What is this?
Big data analytics refers to the process of collecting, organizing and analyzing large sets of data (“big data”) to discover patterns and other useful information. Not only will big data analytics help you to understand the information contained within the data, but it will also help identify the data that is most important to the business and future business decisions. We get data in crude form (un-structured, un-refined), from various sources like audio, video and text from social networking sites, cookies of our system etc. The key is to extract powerful insights from this pile of data. The first step is the refinement of this crude data and then draws inferences from this; this is what is known as analytics.
Steps involved in business analytics:
- The very first step is called as Descriptive Analytics: In this we take the raw data and chunk it up into pieces that are more practical and useful. The real value is in taking that data and turning it into actionable information. In simpler word, understanding data and answers to question like “what happened”.
- Next is Diagnostic analytics: Here we will try to know the reason “why it happened”, why this data has been generated.

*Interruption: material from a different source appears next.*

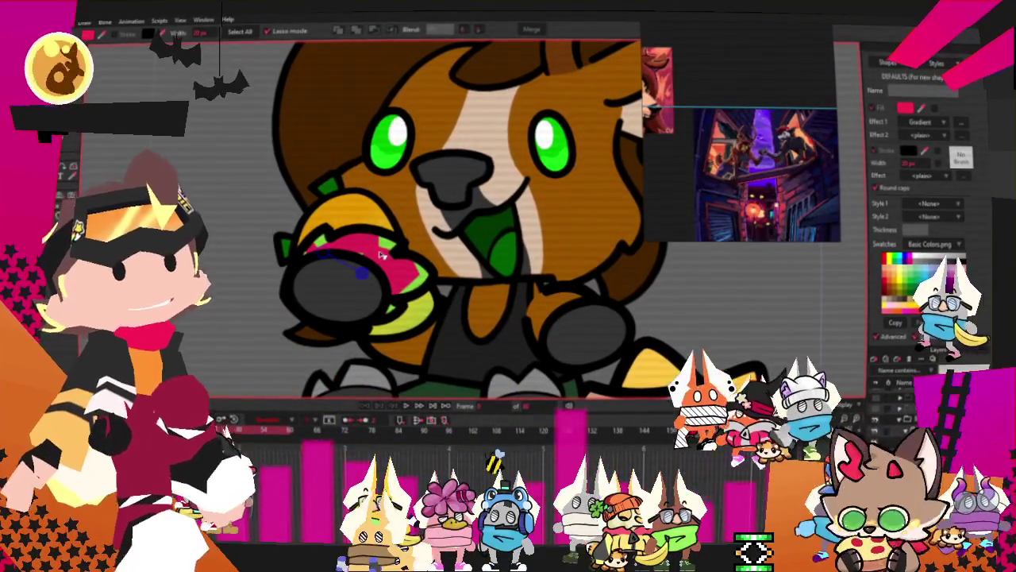
{"action": "scroll", "coordinate": [329, 262], "scroll_direction": "down", "scroll_amount": 2}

We try to diagnose the reasons.
- Third step is Predictive Analytics: It is the next step in data reduction. It uses variety of statistical, modeling, data mining, and machine learning techniques to study recent (sometimes even real-time) and historical data, thereby allowing analysts to make predictions about the future. It will tell what will happen in future; in fact no one can say that. Predictive analytics just forecast what may happen in future which are probabilistic in nature. Questions like “What is likely to happen in future” get answered here.
- The final phase of Prescriptive Analytics: We have got the future prediction, then “what should we do now?” It takes new data to re-prescribe and re-predict therefore prediction accuracy will increase. It suggests decision options for how to take advantage of a future opportunity or mitigate a future risk, and illustrate the implications of each decision option. It helps decision makers to take advantage of this analysis.
How big is “Big Data”?
We can describe this by using 6 ‘V’s model:
- Volume: It refers to vast amount of data getting generated every second (Zettabytes or Brontobytes of data). Now data is generated by machines, networks and human interaction on systems like social media.
- Velocity: it refers to speed at which data is getting generated and the speed at which data is moving around. Just thing of FB, you can imagine the activity on FB every second!
- Variety: it refers to the different types of data that is getting generated these days. Thanks to smart phones and social media! Previously, there were only structured data, but now we are getting both unstructured (from spreadsheets, tables and databases) as well as un-structured (in the form of audio, video, photos etc).
- Veracity: It refers to the biases, noise and abnormality in data. We need to remove this messiness from the data to increase the quality and accuracy. Ex for this would include typo and “hashtags” in twitter.
- Volatility: It refers to how long is data valid and how long should it be stored. In this world of real time data you need to determine at what point is data no longer relevant to the current analysis.
- Value: It is all well and good having access to big data but unless we can turn it into value it is useless. So you can safely argue that ‘value’ is the most important V of Big Data.